● **Material provided**:
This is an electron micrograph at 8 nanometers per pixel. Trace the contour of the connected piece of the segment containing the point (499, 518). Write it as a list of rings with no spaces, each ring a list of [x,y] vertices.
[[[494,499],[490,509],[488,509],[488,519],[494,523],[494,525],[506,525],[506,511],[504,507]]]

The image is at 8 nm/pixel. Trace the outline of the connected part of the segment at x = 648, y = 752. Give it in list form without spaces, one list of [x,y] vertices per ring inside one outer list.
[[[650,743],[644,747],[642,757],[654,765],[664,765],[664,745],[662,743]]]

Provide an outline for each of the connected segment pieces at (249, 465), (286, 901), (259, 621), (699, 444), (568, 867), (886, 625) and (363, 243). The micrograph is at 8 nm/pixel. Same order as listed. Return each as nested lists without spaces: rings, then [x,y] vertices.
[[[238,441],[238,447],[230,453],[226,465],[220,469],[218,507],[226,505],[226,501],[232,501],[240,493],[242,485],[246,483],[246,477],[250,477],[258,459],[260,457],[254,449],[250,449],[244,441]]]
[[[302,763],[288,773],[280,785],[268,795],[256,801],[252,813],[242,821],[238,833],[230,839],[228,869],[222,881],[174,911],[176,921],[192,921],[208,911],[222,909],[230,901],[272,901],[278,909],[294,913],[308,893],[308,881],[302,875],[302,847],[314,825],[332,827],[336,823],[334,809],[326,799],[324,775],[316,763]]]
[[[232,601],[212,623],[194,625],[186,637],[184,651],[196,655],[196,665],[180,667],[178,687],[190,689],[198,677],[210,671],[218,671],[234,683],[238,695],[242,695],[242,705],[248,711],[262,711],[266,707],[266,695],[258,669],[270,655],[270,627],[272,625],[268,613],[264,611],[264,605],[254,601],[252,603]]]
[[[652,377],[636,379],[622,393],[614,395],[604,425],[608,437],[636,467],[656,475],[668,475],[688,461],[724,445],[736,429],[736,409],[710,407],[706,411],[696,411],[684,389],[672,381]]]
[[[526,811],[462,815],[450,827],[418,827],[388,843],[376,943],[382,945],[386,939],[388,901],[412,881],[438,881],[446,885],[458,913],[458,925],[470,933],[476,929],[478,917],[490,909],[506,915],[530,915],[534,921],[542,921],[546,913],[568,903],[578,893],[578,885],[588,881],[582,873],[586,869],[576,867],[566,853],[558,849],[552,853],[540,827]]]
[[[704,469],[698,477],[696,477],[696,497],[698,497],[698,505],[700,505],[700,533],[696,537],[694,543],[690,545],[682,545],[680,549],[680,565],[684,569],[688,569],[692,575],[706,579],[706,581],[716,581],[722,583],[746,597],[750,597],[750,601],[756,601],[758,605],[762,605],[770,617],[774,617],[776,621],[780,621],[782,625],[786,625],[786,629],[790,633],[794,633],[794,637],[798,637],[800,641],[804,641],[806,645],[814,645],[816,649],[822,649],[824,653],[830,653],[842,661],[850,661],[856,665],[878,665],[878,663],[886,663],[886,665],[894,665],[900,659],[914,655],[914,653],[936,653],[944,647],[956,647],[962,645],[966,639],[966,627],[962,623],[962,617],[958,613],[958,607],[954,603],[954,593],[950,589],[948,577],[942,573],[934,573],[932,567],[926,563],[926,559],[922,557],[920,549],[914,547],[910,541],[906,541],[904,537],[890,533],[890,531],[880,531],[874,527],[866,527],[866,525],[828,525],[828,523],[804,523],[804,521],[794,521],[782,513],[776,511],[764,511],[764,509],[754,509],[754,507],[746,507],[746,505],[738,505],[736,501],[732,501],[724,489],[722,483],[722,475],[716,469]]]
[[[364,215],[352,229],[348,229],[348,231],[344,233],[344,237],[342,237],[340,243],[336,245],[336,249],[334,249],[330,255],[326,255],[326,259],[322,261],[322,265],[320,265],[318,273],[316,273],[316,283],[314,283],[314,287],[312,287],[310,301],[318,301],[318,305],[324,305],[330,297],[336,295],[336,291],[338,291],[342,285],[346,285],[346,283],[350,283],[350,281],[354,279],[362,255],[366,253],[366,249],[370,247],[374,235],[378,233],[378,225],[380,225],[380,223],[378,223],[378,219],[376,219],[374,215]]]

● **Your objective**:
In full and without changes, give the data above once more.

● **Result**:
This is an electron micrograph at 8 nanometers per pixel. Trace the contour of the connected piece of the segment containing the point (499, 518). Write it as a list of rings with no spaces, each ring a list of [x,y] vertices.
[[[494,499],[490,509],[488,509],[488,519],[494,523],[494,525],[506,525],[506,511],[504,507]]]

The image is at 8 nm/pixel. Trace the outline of the connected part of the segment at x = 648, y = 752. Give it in list form without spaces, one list of [x,y] vertices per ring inside one outer list.
[[[650,743],[644,747],[642,757],[654,765],[664,765],[664,745],[662,743]]]

Provide an outline for each of the connected segment pieces at (249, 465), (286, 901), (259, 621), (699, 444), (568, 867), (886, 625) and (363, 243). The micrograph is at 8 nm/pixel. Same order as listed. Return each as nested lists without spaces: rings, then [x,y] vertices.
[[[238,441],[238,447],[230,453],[226,465],[220,469],[218,507],[226,505],[226,501],[232,501],[240,493],[242,485],[246,483],[246,477],[250,477],[258,459],[260,457],[254,449],[250,449],[244,441]]]
[[[302,763],[288,773],[280,785],[268,795],[256,801],[252,813],[242,821],[238,833],[230,839],[228,869],[222,881],[174,911],[176,921],[192,921],[208,911],[222,909],[230,901],[272,901],[278,909],[294,913],[308,893],[308,881],[302,875],[302,847],[314,825],[332,827],[336,823],[334,809],[326,799],[324,775],[316,763]]]
[[[232,601],[212,623],[194,625],[186,637],[184,651],[196,655],[196,665],[180,667],[178,687],[190,689],[198,677],[210,671],[218,671],[234,683],[238,695],[242,695],[242,705],[248,711],[262,711],[266,707],[266,695],[258,669],[270,655],[270,627],[272,625],[268,613],[264,611],[264,605],[254,601],[252,603]]]
[[[652,377],[636,379],[622,393],[614,395],[604,425],[608,437],[636,467],[656,475],[668,475],[688,461],[724,445],[736,429],[736,409],[710,407],[706,411],[696,411],[684,389],[672,381]]]
[[[526,811],[462,815],[450,827],[418,827],[388,843],[376,943],[382,945],[386,939],[388,901],[412,881],[438,881],[446,885],[458,913],[458,925],[470,933],[476,929],[478,917],[490,909],[506,915],[530,915],[534,921],[542,921],[546,913],[568,903],[578,893],[578,885],[588,881],[582,873],[586,869],[576,867],[566,853],[558,849],[552,853],[540,827]]]
[[[704,469],[698,477],[696,477],[696,497],[698,497],[698,505],[700,505],[700,533],[696,537],[694,543],[690,545],[682,545],[680,549],[680,565],[684,569],[688,569],[692,575],[706,579],[706,581],[716,581],[722,583],[746,597],[750,597],[750,601],[756,601],[758,605],[762,605],[770,617],[774,617],[776,621],[780,621],[782,625],[786,625],[786,629],[790,633],[794,633],[794,637],[798,637],[800,641],[804,641],[806,645],[814,645],[816,649],[822,649],[824,653],[830,653],[842,661],[850,661],[856,665],[878,665],[878,663],[886,663],[886,665],[894,665],[900,659],[914,655],[914,653],[936,653],[944,647],[956,647],[962,645],[966,639],[966,627],[962,623],[962,617],[958,613],[958,607],[954,603],[954,593],[950,589],[948,577],[942,573],[934,573],[932,567],[926,563],[926,559],[922,557],[920,549],[914,547],[910,541],[906,541],[904,537],[890,533],[890,531],[880,531],[874,527],[866,527],[866,525],[828,525],[828,523],[804,523],[804,521],[794,521],[782,513],[776,511],[764,511],[764,509],[754,509],[754,507],[746,507],[746,505],[738,505],[736,501],[732,501],[724,489],[722,483],[722,475],[716,469]]]
[[[364,215],[352,229],[348,229],[348,231],[344,233],[344,237],[342,237],[340,243],[336,245],[336,249],[334,249],[330,255],[326,255],[326,259],[322,261],[322,265],[320,265],[318,273],[316,273],[316,283],[314,283],[314,287],[312,287],[310,301],[318,301],[318,305],[324,305],[330,297],[336,295],[336,291],[338,291],[342,285],[346,285],[346,283],[350,283],[350,281],[354,279],[362,255],[366,253],[366,249],[370,247],[374,235],[378,233],[378,225],[380,225],[380,223],[378,223],[378,219],[376,219],[374,215]]]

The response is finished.